### What to produce
Copy every one of the lines below word for word, in the same order.

### Records shown
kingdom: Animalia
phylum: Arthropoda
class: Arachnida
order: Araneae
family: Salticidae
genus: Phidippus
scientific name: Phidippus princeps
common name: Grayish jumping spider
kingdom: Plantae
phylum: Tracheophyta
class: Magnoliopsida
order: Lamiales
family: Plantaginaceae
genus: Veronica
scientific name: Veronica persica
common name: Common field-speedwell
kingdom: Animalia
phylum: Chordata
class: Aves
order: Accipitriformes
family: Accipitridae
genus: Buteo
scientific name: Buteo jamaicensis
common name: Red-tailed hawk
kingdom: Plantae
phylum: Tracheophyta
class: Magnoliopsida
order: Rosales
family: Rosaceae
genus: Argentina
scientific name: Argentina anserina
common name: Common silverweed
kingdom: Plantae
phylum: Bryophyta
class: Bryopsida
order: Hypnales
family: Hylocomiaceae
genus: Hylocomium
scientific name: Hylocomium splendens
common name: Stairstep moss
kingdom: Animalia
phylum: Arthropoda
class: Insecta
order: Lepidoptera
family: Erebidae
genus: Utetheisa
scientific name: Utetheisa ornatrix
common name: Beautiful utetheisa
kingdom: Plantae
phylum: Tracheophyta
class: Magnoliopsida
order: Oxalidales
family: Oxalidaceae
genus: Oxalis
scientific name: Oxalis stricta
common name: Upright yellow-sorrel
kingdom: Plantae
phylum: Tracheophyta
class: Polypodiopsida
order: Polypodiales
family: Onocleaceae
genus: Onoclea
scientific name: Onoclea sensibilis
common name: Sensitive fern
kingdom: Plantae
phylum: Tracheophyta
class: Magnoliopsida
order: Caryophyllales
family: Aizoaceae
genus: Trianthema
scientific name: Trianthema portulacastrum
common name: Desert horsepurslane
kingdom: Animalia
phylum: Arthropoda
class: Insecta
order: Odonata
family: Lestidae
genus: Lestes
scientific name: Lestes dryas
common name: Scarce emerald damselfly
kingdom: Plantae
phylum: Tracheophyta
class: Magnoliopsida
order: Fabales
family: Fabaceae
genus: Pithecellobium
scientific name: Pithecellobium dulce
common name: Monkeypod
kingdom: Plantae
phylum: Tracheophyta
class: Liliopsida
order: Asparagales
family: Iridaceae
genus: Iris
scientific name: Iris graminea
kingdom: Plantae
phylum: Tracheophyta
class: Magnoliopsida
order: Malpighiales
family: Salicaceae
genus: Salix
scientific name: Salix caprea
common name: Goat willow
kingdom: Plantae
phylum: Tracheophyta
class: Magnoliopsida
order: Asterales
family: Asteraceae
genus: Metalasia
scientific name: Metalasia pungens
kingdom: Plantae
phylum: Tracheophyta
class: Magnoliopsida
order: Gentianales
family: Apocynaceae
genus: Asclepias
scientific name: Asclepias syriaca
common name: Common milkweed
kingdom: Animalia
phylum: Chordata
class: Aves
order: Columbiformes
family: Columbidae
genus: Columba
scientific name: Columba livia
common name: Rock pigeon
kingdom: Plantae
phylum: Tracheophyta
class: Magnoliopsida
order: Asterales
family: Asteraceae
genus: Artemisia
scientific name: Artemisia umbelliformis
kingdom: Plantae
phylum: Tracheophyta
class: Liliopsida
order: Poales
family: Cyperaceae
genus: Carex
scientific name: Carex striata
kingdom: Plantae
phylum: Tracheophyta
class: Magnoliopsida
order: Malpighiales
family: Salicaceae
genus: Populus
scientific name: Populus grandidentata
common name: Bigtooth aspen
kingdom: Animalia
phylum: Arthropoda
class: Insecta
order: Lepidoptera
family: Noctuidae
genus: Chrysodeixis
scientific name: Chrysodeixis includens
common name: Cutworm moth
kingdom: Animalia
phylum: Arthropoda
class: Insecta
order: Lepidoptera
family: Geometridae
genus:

### Correct result
kingdom: Animalia
phylum: Arthropoda
class: Arachnida
order: Araneae
family: Salticidae
genus: Phidippus
scientific name: Phidippus princeps
common name: Grayish jumping spider
kingdom: Plantae
phylum: Tracheophyta
class: Magnoliopsida
order: Lamiales
family: Plantaginaceae
genus: Veronica
scientific name: Veronica persica
common name: Common field-speedwell
kingdom: Animalia
phylum: Chordata
class: Aves
order: Accipitriformes
family: Accipitridae
genus: Buteo
scientific name: Buteo jamaicensis
common name: Red-tailed hawk
kingdom: Plantae
phylum: Tracheophyta
class: Magnoliopsida
order: Rosales
family: Rosaceae
genus: Argentina
scientific name: Argentina anserina
common name: Common silverweed
kingdom: Plantae
phylum: Bryophyta
class: Bryopsida
order: Hypnales
family: Hylocomiaceae
genus: Hylocomium
scientific name: Hylocomium splendens
common name: Stairstep moss
kingdom: Animalia
phylum: Arthropoda
class: Insecta
order: Lepidoptera
family: Erebidae
genus: Utetheisa
scientific name: Utetheisa ornatrix
common name: Beautiful utetheisa
kingdom: Plantae
phylum: Tracheophyta
class: Magnoliopsida
order: Oxalidales
family: Oxalidaceae
genus: Oxalis
scientific name: Oxalis stricta
common name: Upright yellow-sorrel
kingdom: Plantae
phylum: Tracheophyta
class: Polypodiopsida
order: Polypodiales
family: Onocleaceae
genus: Onoclea
scientific name: Onoclea sensibilis
common name: Sensitive fern
kingdom: Plantae
phylum: Tracheophyta
class: Magnoliopsida
order: Caryophyllales
family: Aizoaceae
genus: Trianthema
scientific name: Trianthema portulacastrum
common name: Desert horsepurslane
kingdom: Animalia
phylum: Arthropoda
class: Insecta
order: Odonata
family: Lestidae
genus: Lestes
scientific name: Lestes dryas
common name: Scarce emerald damselfly
kingdom: Plantae
phylum: Tracheophyta
class: Magnoliopsida
order: Fabales
family: Fabaceae
genus: Pithecellobium
scientific name: Pithecellobium dulce
common name: Monkeypod
kingdom: Plantae
phylum: Tracheophyta
class: Liliopsida
order: Asparagales
family: Iridaceae
genus: Iris
scientific name: Iris graminea
kingdom: Plantae
phylum: Tracheophyta
class: Magnoliopsida
order: Malpighiales
family: Salicaceae
genus: Salix
scientific name: Salix caprea
common name: Goat willow
kingdom: Plantae
phylum: Tracheophyta
class: Magnoliopsida
order: Asterales
family: Asteraceae
genus: Metalasia
scientific name: Metalasia pungens
kingdom: Plantae
phylum: Tracheophyta
class: Magnoliopsida
order: Gentianales
family: Apocynaceae
genus: Asclepias
scientific name: Asclepias syriaca
common name: Common milkweed
kingdom: Animalia
phylum: Chordata
class: Aves
order: Columbiformes
family: Columbidae
genus: Columba
scientific name: Columba livia
common name: Rock pigeon
kingdom: Plantae
phylum: Tracheophyta
class: Magnoliopsida
order: Asterales
family: Asteraceae
genus: Artemisia
scientific name: Artemisia umbelliformis
kingdom: Plantae
phylum: Tracheophyta
class: Liliopsida
order: Poales
family: Cyperaceae
genus: Carex
scientific name: Carex striata
kingdom: Plantae
phylum: Tracheophyta
class: Magnoliopsida
order: Malpighiales
family: Salicaceae
genus: Populus
scientific name: Populus grandidentata
common name: Bigtooth aspen
kingdom: Animalia
phylum: Arthropoda
class: Insecta
order: Lepidoptera
family: Noctuidae
genus: Chrysodeixis
scientific name: Chrysodeixis includens
common name: Cutworm moth
kingdom: Animalia
phylum: Arthropoda
class: Insecta
order: Lepidoptera
family: Geometridae
genus:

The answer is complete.